## TUGAS 1:
Tentukan apakah setiap pernyataan berikut sesuai dengan teks tentang tasawuf, lalu jawab ya atau tidak disertai kutipan persis dari teks yang menjadi penentunya.
(a) Dalam tradisi tasawuf terdapat dua metode pendekatan diri dan pemahaman kepada Tuhan.
(b) Union-mistik mengandaikan Tuhan terikat pada kurun waktu.
(c) Paham union-mistik sangat menghargai aspek personalitas dan tanggung jawab manusia.

··· TEKS BACAAN

Ditinjau dari upaya pendekatan diri dan pemahaman kepada Tuhan, dalam tradisi tasawuf terdapat dua metode, yaitu unio-mistik dan transendentalis-mistik. Union-mistik menekankan pemahaman bahwa Tuhan diformulasi sebagai inti sari murni yang memiliki atribut mutlak, transendensi, dan sempurna. Perumusan ini lebih lanjut mengandaikan Tuhan sebagai lautan yang tidak terbatas dan tidak terikat pada kurun waktu. Paham ini mencerminkan bahwa manusia dipandang sebagai tempias atau percikan dari lautan yang serba Ilahi, suatu tipe pemahaman yang kurang menghargai aspek personalitas dan tanggung jawab manusia, yaitu suatu mazhab mistik yang menempatkan manusia bersumber dari Tuhan untuk kemudian mencapai penghayatan dan kebersatu-paduan kembali dengan Tuhan.[11].

······
··· BAHAN YANG DIOLAH

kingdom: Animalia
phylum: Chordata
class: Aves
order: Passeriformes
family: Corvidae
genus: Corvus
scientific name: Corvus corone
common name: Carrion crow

······
··· BAHAN YANG DIOLAH

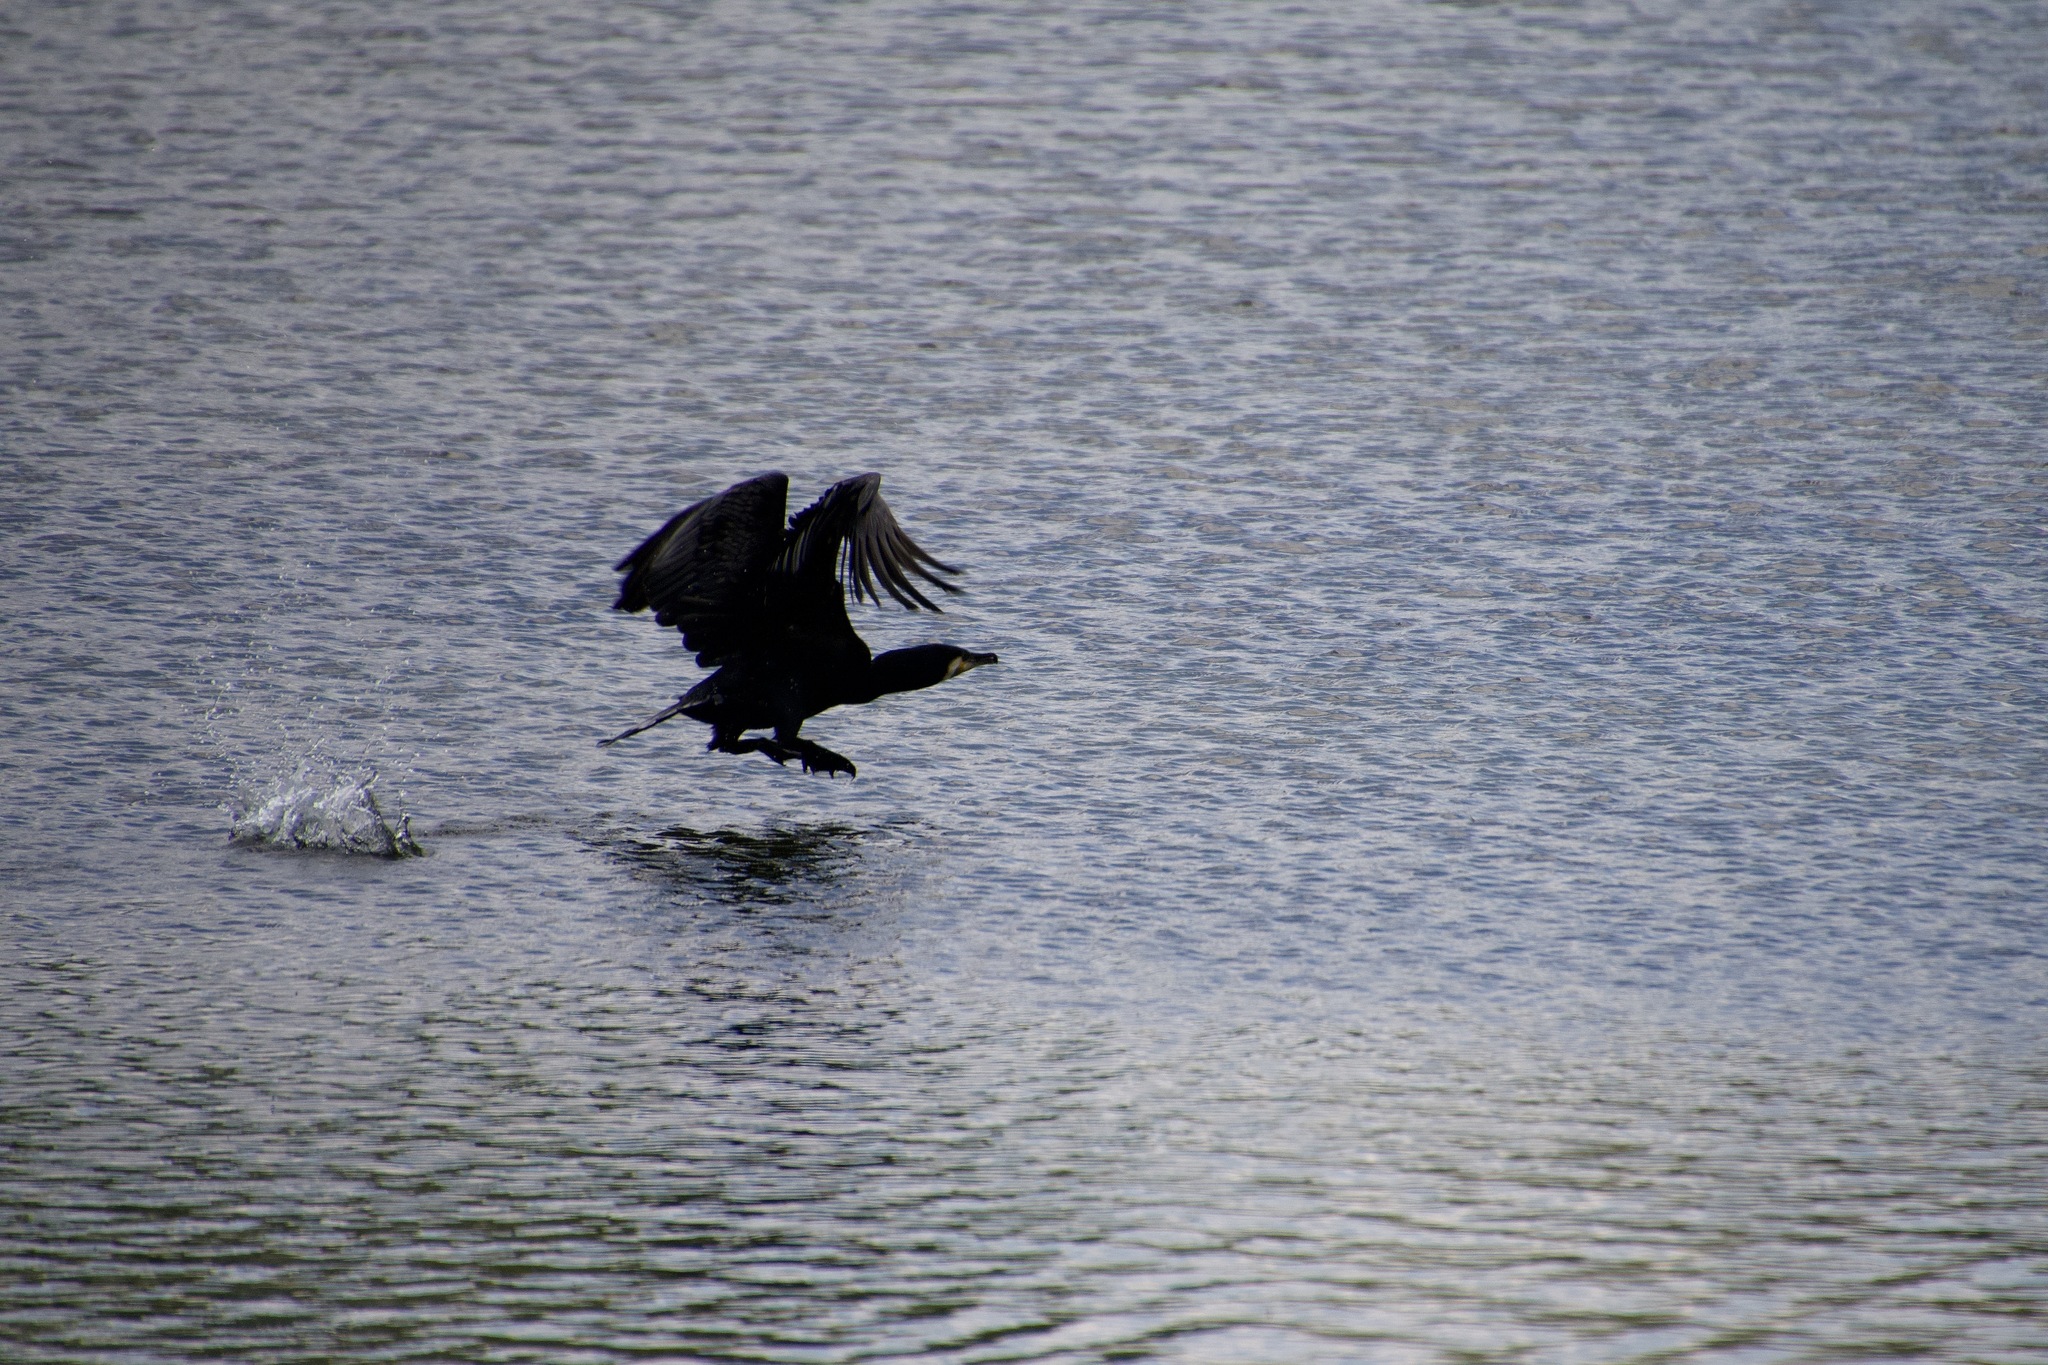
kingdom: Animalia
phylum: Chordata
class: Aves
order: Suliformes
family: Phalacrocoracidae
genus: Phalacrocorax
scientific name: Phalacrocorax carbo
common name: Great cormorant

······

## TUGAS 2:
Ubah bagian catatan yang dibuka oleh baris berisi "order: Suliformes" dan ditutup oleh baris berisi "common name: Great cormorant" menjadi daftar JSON berisi string. Buat satu string untuk tiap baris dan lewati baris kosong.

## JAWABAN LENGKAP 1:
(a) Ya: "dalam tradisi tasawuf terdapat dua metode, yaitu unio-mistik dan transendentalis-mistik"
(b) Tidak: "mengandaikan Tuhan sebagai lautan yang tidak terbatas dan tidak terikat pada kurun waktu"
(c) Tidak: "suatu tipe pemahaman yang kurang menghargai aspek personalitas dan tanggung jawab manusia"

## JAWABAN LENGKAP 2:
[
  "order: Suliformes",
  "family: Phalacrocoracidae",
  "genus: Phalacrocorax",
  "scientific name: Phalacrocorax carbo",
  "common name: Great cormorant"
]